Dataset records.
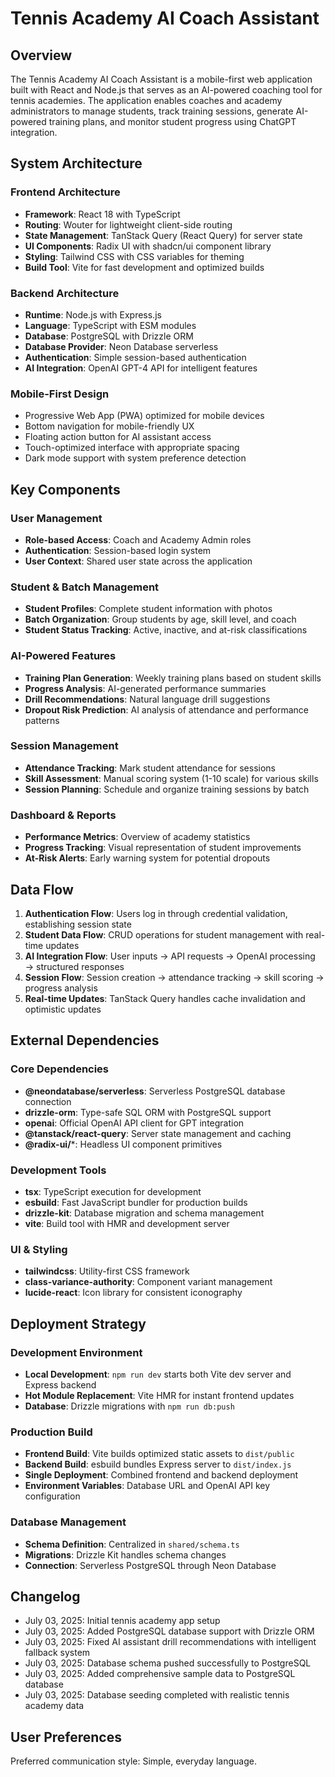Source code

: # Tennis Academy AI Coach Assistant

## Overview

The Tennis Academy AI Coach Assistant is a mobile-first web application built with React and Node.js that serves as an AI-powered coaching tool for tennis academies. The application enables coaches and academy administrators to manage students, track training sessions, generate AI-powered training plans, and monitor student progress using ChatGPT integration.

## System Architecture

### Frontend Architecture
- **Framework**: React 18 with TypeScript
- **Routing**: Wouter for lightweight client-side routing
- **State Management**: TanStack Query (React Query) for server state
- **UI Components**: Radix UI with shadcn/ui component library
- **Styling**: Tailwind CSS with CSS variables for theming
- **Build Tool**: Vite for fast development and optimized builds

### Backend Architecture
- **Runtime**: Node.js with Express.js
- **Language**: TypeScript with ESM modules
- **Database**: PostgreSQL with Drizzle ORM
- **Database Provider**: Neon Database serverless
- **Authentication**: Simple session-based authentication
- **AI Integration**: OpenAI GPT-4 API for intelligent features

### Mobile-First Design
- Progressive Web App (PWA) optimized for mobile devices
- Bottom navigation for mobile-friendly UX
- Floating action button for AI assistant access
- Touch-optimized interface with appropriate spacing
- Dark mode support with system preference detection

## Key Components

### User Management
- **Role-based Access**: Coach and Academy Admin roles
- **Authentication**: Session-based login system
- **User Context**: Shared user state across the application

### Student & Batch Management
- **Student Profiles**: Complete student information with photos
- **Batch Organization**: Group students by age, skill level, and coach
- **Student Status Tracking**: Active, inactive, and at-risk classifications

### AI-Powered Features
- **Training Plan Generation**: Weekly training plans based on student skills
- **Progress Analysis**: AI-generated performance summaries
- **Drill Recommendations**: Natural language drill suggestions
- **Dropout Risk Prediction**: AI analysis of attendance and performance patterns

### Session Management
- **Attendance Tracking**: Mark student attendance for sessions
- **Skill Assessment**: Manual scoring system (1-10 scale) for various skills
- **Session Planning**: Schedule and organize training sessions by batch

### Dashboard & Reports
- **Performance Metrics**: Overview of academy statistics
- **Progress Tracking**: Visual representation of student improvements
- **At-Risk Alerts**: Early warning system for potential dropouts

## Data Flow

1. **Authentication Flow**: Users log in through credential validation, establishing session state
2. **Student Data Flow**: CRUD operations for student management with real-time updates
3. **AI Integration Flow**: User inputs → API requests → OpenAI processing → structured responses
4. **Session Flow**: Session creation → attendance tracking → skill scoring → progress analysis
5. **Real-time Updates**: TanStack Query handles cache invalidation and optimistic updates

## External Dependencies

### Core Dependencies
- **@neondatabase/serverless**: Serverless PostgreSQL database connection
- **drizzle-orm**: Type-safe SQL ORM with PostgreSQL support
- **openai**: Official OpenAI API client for GPT integration
- **@tanstack/react-query**: Server state management and caching
- **@radix-ui/***: Headless UI component primitives

### Development Tools
- **tsx**: TypeScript execution for development
- **esbuild**: Fast JavaScript bundler for production builds
- **drizzle-kit**: Database migration and schema management
- **vite**: Build tool with HMR and development server

### UI & Styling
- **tailwindcss**: Utility-first CSS framework
- **class-variance-authority**: Component variant management
- **lucide-react**: Icon library for consistent iconography

## Deployment Strategy

### Development Environment
- **Local Development**: `npm run dev` starts both Vite dev server and Express backend
- **Hot Module Replacement**: Vite HMR for instant frontend updates
- **Database**: Drizzle migrations with `npm run db:push`

### Production Build
- **Frontend Build**: Vite builds optimized static assets to `dist/public`
- **Backend Build**: esbuild bundles Express server to `dist/index.js`
- **Single Deployment**: Combined frontend and backend deployment
- **Environment Variables**: Database URL and OpenAI API key configuration

### Database Management
- **Schema Definition**: Centralized in `shared/schema.ts`
- **Migrations**: Drizzle Kit handles schema changes
- **Connection**: Serverless PostgreSQL through Neon Database

## Changelog

- July 03, 2025: Initial tennis academy app setup
- July 03, 2025: Added PostgreSQL database support with Drizzle ORM
- July 03, 2025: Fixed AI assistant drill recommendations with intelligent fallback system
- July 03, 2025: Database schema pushed successfully to PostgreSQL
- July 03, 2025: Added comprehensive sample data to PostgreSQL database
- July 03, 2025: Database seeding completed with realistic tennis academy data

## User Preferences

Preferred communication style: Simple, everyday language.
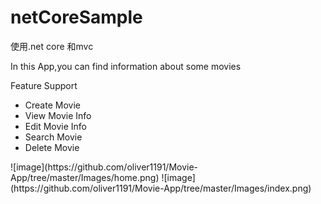 # netCoreSample
使用.net core 和mvc
<p>In this App,you can find information about some movies</p>
<p>Feature Support</p>
<ul>
    <li>Create Movie</li>
    <li>View Movie Info</li>
    <li>Edit Movie Info</li>    
    <li>Search Movie </li>
    <li>Delete Movie</li>
</ul>
![image](https://github.com/oliver1191/Movie-App/tree/master/Images/home.png)
![image](https://github.com/oliver1191/Movie-App/tree/master/Images/index.png)

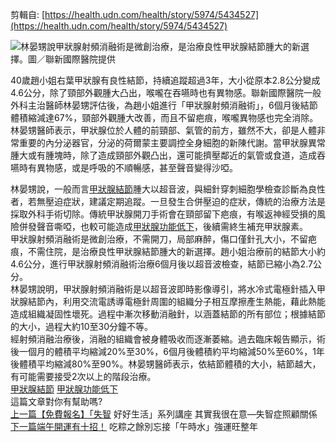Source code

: 剪輯自: [https://health.udn.com/health/story/5974/5434527](https://health.udn.com/health/story/5974/5434527)

![林晏甥說甲狀腺射頻消融術是微創治療，是治療良性甲狀腺結節腫大的新選擇。圖／聯新國際醫院提供](Exported%20image%2020241106114136-0.jpeg)

40歲趙小姐右葉甲狀腺有良性結節，持續追蹤超過3年，大小從原本2.8公分變成4.6公分，除了頸部外觀腫大凸出，喉嚨在吞嚥時也有異物感。聯新國際醫院一般外科主治醫師林晏甥評估後，為趙小姐進行「甲狀腺射頻消融術」，6個月後結節體積縮減達67%，頸部外觀腫大改善，而且不留疤痕，喉嚨異物感也完全消除。  
林晏甥醫師表示，甲狀腺位於人體的前頸部、氣管的前方，雖然不大，卻是人體非常重要的內分泌器官，分泌的荷爾蒙主要調控全身細胞的新陳代謝。當甲狀腺異常腫大或有腫塊時，除了造成頸部外觀凸出，還可能擠壓鄰近的氣管或食道，造成吞嚥時有異物感，或是呼吸的不順暢感，甚至聲音變得沙啞。
 
林晏甥說，一般而言[甲狀腺結節](https://health.udn.com/health/tagging/%E7%94%B2%E7%8B%80%E8%85%BA%E7%B5%90%E7%AF%80?from=contenttag)腫大以超音波，與細針穿刺細胞學檢查診斷為良性者，若無壓迫症狀，建議定期追蹤。一旦發生合併壓迫的症狀，傳統的治療方法是採取外科手術切除。傳統甲狀腺開刀手術會在頸部留下疤痕，有喉返神經受損的風險併發聲音嘶啞，也較可能造成[甲狀腺功能低下](https://health.udn.com/health/tagging/%E7%94%B2%E7%8B%80%E8%85%BA%E5%8A%9F%E8%83%BD%E4%BD%8E%E4%B8%8B?from=contenttag)，後續需終生補充甲狀腺素。  
甲狀腺射頻消融術是微創治療，不需開刀，局部麻醉，傷口僅針孔大小，不留疤痕，不需住院，是治療良性甲狀腺結節腫大的新選擇。趙小姐治療前的結節大小約4.6公分，進行甲狀腺射頻消融術治療6個月後以超音波檢查，結節已縮小為2.7公分。  
林晏甥說明，甲狀腺射頻消融術是以超音波即時影像導引，將水冷式電極針插入甲狀腺結節內，利用交流電誘導電極針周圍的組織分子相互摩擦產生熱能，藉此熱能造成組織凝固性壞死。過程中漸次移動消融針，以涵蓋結節的所有部位；根據結節的大小，過程大約10至30分鐘不等。  
經射頻消融治療後，消融的組織會被身體吸收而逐漸萎縮。過去臨床報告顯示，術後一個月的體積平均縮減20%至30%，6個月後體積約平均縮減50%至60%，1年後體積平均縮減80%至90%。林晏甥醫師表示，依結節體積的大小，結節越大，有可能需要接受2次以上的階段治療。  
[甲狀腺結節](https://health.udn.com/health/tagging/%E7%94%B2%E7%8B%80%E8%85%BA%E7%B5%90%E7%AF%80) [甲狀腺功能低下](https://health.udn.com/health/tagging/%E7%94%B2%E7%8B%80%E8%85%BA%E5%8A%9F%E8%83%BD%E4%BD%8E%E4%B8%8B)  
這篇文章對你有幫助嗎?  
[上一篇【免費報名】「失智](https://health.udn.com/health/story/7755/8013397?from=udn-last-newnews_ch1005) 好好生活」系列講座 其實我很在意—失智症照顧關係[下一篇端午開運有十招！](https://health.udn.com/health/story/6006/8008368?from=udn-next-newnews_ch1005) 吃粽之餘別忘接「午時水」強運旺整年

To-do item. Using the listing above, return word for word each line from the one that has "2. **Student Data" through the one that has "- **@tanstack/react-query**: Server", and no line outside that range.

Expected answer.
2. **Student Data Flow**: CRUD operations for student management with real-time updates
3. **AI Integration Flow**: User inputs → API requests → OpenAI processing → structured responses
4. **Session Flow**: Session creation → attendance tracking → skill scoring → progress analysis
5. **Real-time Updates**: TanStack Query handles cache invalidation and optimistic updates

## External Dependencies

### Core Dependencies
- **@neondatabase/serverless**: Serverless PostgreSQL database connection
- **drizzle-orm**: Type-safe SQL ORM with PostgreSQL support
- **openai**: Official OpenAI API client for GPT integration
- **@tanstack/react-query**: Server state management and caching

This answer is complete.